[Document layout detection data]
——————

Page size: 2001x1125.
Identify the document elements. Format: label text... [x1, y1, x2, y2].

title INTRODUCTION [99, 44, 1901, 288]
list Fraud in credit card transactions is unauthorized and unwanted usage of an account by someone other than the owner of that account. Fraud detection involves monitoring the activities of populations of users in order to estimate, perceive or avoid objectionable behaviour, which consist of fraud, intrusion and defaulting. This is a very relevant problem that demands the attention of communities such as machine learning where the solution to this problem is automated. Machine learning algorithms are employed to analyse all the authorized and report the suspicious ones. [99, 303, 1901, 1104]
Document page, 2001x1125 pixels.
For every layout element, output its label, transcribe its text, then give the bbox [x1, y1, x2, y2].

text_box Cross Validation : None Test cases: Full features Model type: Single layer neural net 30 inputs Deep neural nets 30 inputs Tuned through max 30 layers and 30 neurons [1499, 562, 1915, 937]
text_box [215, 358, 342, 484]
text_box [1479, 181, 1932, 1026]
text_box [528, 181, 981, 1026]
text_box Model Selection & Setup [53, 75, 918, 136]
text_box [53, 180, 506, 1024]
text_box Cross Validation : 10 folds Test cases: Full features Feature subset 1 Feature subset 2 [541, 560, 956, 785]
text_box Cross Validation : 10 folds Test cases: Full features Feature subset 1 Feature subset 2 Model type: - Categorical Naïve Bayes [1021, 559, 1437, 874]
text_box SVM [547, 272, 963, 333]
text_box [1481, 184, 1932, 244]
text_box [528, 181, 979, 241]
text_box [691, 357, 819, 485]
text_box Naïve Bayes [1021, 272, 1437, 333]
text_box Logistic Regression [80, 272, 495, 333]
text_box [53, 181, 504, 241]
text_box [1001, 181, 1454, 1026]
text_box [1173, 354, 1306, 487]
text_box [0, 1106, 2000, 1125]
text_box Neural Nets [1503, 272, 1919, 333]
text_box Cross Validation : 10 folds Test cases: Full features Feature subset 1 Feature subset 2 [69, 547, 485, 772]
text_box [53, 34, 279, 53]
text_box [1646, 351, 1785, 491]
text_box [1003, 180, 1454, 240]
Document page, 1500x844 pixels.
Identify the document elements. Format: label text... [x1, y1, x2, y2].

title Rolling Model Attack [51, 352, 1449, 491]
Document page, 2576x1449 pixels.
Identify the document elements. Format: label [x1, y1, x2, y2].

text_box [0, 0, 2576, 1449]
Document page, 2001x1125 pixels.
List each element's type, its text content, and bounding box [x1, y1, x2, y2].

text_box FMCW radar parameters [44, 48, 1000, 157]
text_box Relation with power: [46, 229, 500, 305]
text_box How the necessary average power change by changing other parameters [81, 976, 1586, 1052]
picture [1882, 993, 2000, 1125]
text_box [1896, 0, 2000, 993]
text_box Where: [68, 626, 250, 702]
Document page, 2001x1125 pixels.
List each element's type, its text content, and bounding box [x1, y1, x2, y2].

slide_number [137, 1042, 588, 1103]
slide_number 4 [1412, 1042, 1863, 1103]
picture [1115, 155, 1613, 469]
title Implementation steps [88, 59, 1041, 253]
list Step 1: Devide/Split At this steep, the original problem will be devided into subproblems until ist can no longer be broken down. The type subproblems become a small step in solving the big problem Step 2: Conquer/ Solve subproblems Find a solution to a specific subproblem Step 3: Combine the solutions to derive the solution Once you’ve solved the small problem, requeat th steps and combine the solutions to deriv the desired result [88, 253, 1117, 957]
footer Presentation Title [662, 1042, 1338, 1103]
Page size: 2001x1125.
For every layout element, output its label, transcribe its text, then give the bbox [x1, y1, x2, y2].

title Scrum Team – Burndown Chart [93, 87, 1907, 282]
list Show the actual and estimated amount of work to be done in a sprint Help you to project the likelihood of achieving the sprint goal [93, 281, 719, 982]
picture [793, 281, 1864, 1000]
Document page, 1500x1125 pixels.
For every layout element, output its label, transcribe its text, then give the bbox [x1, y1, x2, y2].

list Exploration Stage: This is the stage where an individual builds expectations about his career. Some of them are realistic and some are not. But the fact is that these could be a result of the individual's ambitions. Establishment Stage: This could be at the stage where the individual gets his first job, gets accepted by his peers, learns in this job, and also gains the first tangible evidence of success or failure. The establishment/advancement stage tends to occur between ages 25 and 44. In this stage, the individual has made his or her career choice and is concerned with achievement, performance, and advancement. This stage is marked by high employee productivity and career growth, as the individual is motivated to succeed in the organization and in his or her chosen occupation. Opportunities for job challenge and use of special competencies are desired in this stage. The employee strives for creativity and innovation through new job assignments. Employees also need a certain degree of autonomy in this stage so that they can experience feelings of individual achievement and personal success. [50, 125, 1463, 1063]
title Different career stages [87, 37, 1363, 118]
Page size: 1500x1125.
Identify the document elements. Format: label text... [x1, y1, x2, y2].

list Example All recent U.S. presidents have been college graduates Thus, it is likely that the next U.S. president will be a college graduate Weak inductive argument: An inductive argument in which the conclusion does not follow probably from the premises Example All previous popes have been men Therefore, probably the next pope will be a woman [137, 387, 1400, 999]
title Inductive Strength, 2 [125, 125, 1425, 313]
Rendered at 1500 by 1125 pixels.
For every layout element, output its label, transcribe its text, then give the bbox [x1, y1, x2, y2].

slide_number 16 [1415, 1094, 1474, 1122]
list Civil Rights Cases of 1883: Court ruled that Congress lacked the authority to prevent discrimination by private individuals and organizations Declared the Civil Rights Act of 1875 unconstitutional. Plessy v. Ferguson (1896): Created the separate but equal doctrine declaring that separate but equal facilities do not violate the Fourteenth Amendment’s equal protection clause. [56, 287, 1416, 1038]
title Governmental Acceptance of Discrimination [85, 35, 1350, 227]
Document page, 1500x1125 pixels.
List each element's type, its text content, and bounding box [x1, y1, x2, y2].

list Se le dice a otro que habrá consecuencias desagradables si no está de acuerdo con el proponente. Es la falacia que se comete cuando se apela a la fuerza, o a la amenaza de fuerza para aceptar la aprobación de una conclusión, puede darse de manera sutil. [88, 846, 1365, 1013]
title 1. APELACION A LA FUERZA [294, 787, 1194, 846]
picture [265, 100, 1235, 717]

——————

**Exercise requirements:** Return the entries in full, keeping every line exactly as it is.

**Task output:**
Page size: 2001x1125.
Identify the document elements. Format: label text... [x1, y1, x2, y2].

title INTRODUCTION [99, 44, 1901, 288]
list Fraud in credit card transactions is unauthorized and unwanted usage of an account by someone other than the owner of that account. Fraud detection involves monitoring the activities of populations of users in order to estimate, perceive or avoid objectionable behaviour, which consist of fraud, intrusion and defaulting. This is a very relevant problem that demands the attention of communities such as machine learning where the solution to this problem is automated. Machine learning algorithms are employed to analyse all the authorized and report the suspicious ones. [99, 303, 1901, 1104]
Document page, 2001x1125 pixels.
For every layout element, output its label, transcribe its text, then give the bbox [x1, y1, x2, y2].

text_box Cross Validation : None Test cases: Full features Model type: Single layer neural net 30 inputs Deep neural nets 30 inputs Tuned through max 30 layers and 30 neurons [1499, 562, 1915, 937]
text_box [215, 358, 342, 484]
text_box [1479, 181, 1932, 1026]
text_box [528, 181, 981, 1026]
text_box Model Selection & Setup [53, 75, 918, 136]
text_box [53, 180, 506, 1024]
text_box Cross Validation : 10 folds Test cases: Full features Feature subset 1 Feature subset 2 [541, 560, 956, 785]
text_box Cross Validation : 10 folds Test cases: Full features Feature subset 1 Feature subset 2 Model type: - Categorical Naïve Bayes [1021, 559, 1437, 874]
text_box SVM [547, 272, 963, 333]
text_box [1481, 184, 1932, 244]
text_box [528, 181, 979, 241]
text_box [691, 357, 819, 485]
text_box Naïve Bayes [1021, 272, 1437, 333]
text_box Logistic Regression [80, 272, 495, 333]
text_box [53, 181, 504, 241]
text_box [1001, 181, 1454, 1026]
text_box [1173, 354, 1306, 487]
text_box [0, 1106, 2000, 1125]
text_box Neural Nets [1503, 272, 1919, 333]
text_box Cross Validation : 10 folds Test cases: Full features Feature subset 1 Feature subset 2 [69, 547, 485, 772]
text_box [53, 34, 279, 53]
text_box [1646, 351, 1785, 491]
text_box [1003, 180, 1454, 240]
Document page, 1500x844 pixels.
Identify the document elements. Format: label text... [x1, y1, x2, y2].

title Rolling Model Attack [51, 352, 1449, 491]
Document page, 2576x1449 pixels.
Identify the document elements. Format: label [x1, y1, x2, y2].

text_box [0, 0, 2576, 1449]
Document page, 2001x1125 pixels.
List each element's type, its text content, and bounding box [x1, y1, x2, y2].

text_box FMCW radar parameters [44, 48, 1000, 157]
text_box Relation with power: [46, 229, 500, 305]
text_box How the necessary average power change by changing other parameters [81, 976, 1586, 1052]
picture [1882, 993, 2000, 1125]
text_box [1896, 0, 2000, 993]
text_box Where: [68, 626, 250, 702]
Document page, 2001x1125 pixels.
List each element's type, its text content, and bounding box [x1, y1, x2, y2].

slide_number [137, 1042, 588, 1103]
slide_number 4 [1412, 1042, 1863, 1103]
picture [1115, 155, 1613, 469]
title Implementation steps [88, 59, 1041, 253]
list Step 1: Devide/Split At this steep, the original problem will be devided into subproblems until ist can no longer be broken down. The type subproblems become a small step in solving the big problem Step 2: Conquer/ Solve subproblems Find a solution to a specific subproblem Step 3: Combine the solutions to derive the solution Once you’ve solved the small problem, requeat th steps and combine the solutions to deriv the desired result [88, 253, 1117, 957]
footer Presentation Title [662, 1042, 1338, 1103]
Page size: 2001x1125.
For every layout element, output its label, transcribe its text, then give the bbox [x1, y1, x2, y2].

title Scrum Team – Burndown Chart [93, 87, 1907, 282]
list Show the actual and estimated amount of work to be done in a sprint Help you to project the likelihood of achieving the sprint goal [93, 281, 719, 982]
picture [793, 281, 1864, 1000]
Document page, 1500x1125 pixels.
For every layout element, output its label, transcribe its text, then give the bbox [x1, y1, x2, y2].

list Exploration Stage: This is the stage where an individual builds expectations about his career. Some of them are realistic and some are not. But the fact is that these could be a result of the individual's ambitions. Establishment Stage: This could be at the stage where the individual gets his first job, gets accepted by his peers, learns in this job, and also gains the first tangible evidence of success or failure. The establishment/advancement stage tends to occur between ages 25 and 44. In this stage, the individual has made his or her career choice and is concerned with achievement, performance, and advancement. This stage is marked by high employee productivity and career growth, as the individual is motivated to succeed in the organization and in his or her chosen occupation. Opportunities for job challenge and use of special competencies are desired in this stage. The employee strives for creativity and innovation through new job assignments. Employees also need a certain degree of autonomy in this stage so that they can experience feelings of individual achievement and personal success. [50, 125, 1463, 1063]
title Different career stages [87, 37, 1363, 118]
Page size: 1500x1125.
Identify the document elements. Format: label text... [x1, y1, x2, y2].

list Example All recent U.S. presidents have been college graduates Thus, it is likely that the next U.S. president will be a college graduate Weak inductive argument: An inductive argument in which the conclusion does not follow probably from the premises Example All previous popes have been men Therefore, probably the next pope will be a woman [137, 387, 1400, 999]
title Inductive Strength, 2 [125, 125, 1425, 313]
Rendered at 1500 by 1125 pixels.
For every layout element, output its label, transcribe its text, then give the bbox [x1, y1, x2, y2].

slide_number 16 [1415, 1094, 1474, 1122]
list Civil Rights Cases of 1883: Court ruled that Congress lacked the authority to prevent discrimination by private individuals and organizations Declared the Civil Rights Act of 1875 unconstitutional. Plessy v. Ferguson (1896): Created the separate but equal doctrine declaring that separate but equal facilities do not violate the Fourteenth Amendment’s equal protection clause. [56, 287, 1416, 1038]
title Governmental Acceptance of Discrimination [85, 35, 1350, 227]
Document page, 1500x1125 pixels.
List each element's type, its text content, and bounding box [x1, y1, x2, y2].

list Se le dice a otro que habrá consecuencias desagradables si no está de acuerdo con el proponente. Es la falacia que se comete cuando se apela a la fuerza, o a la amenaza de fuerza para aceptar la aprobación de una conclusión, puede darse de manera sutil. [88, 846, 1365, 1013]
title 1. APELACION A LA FUERZA [294, 787, 1194, 846]
picture [265, 100, 1235, 717]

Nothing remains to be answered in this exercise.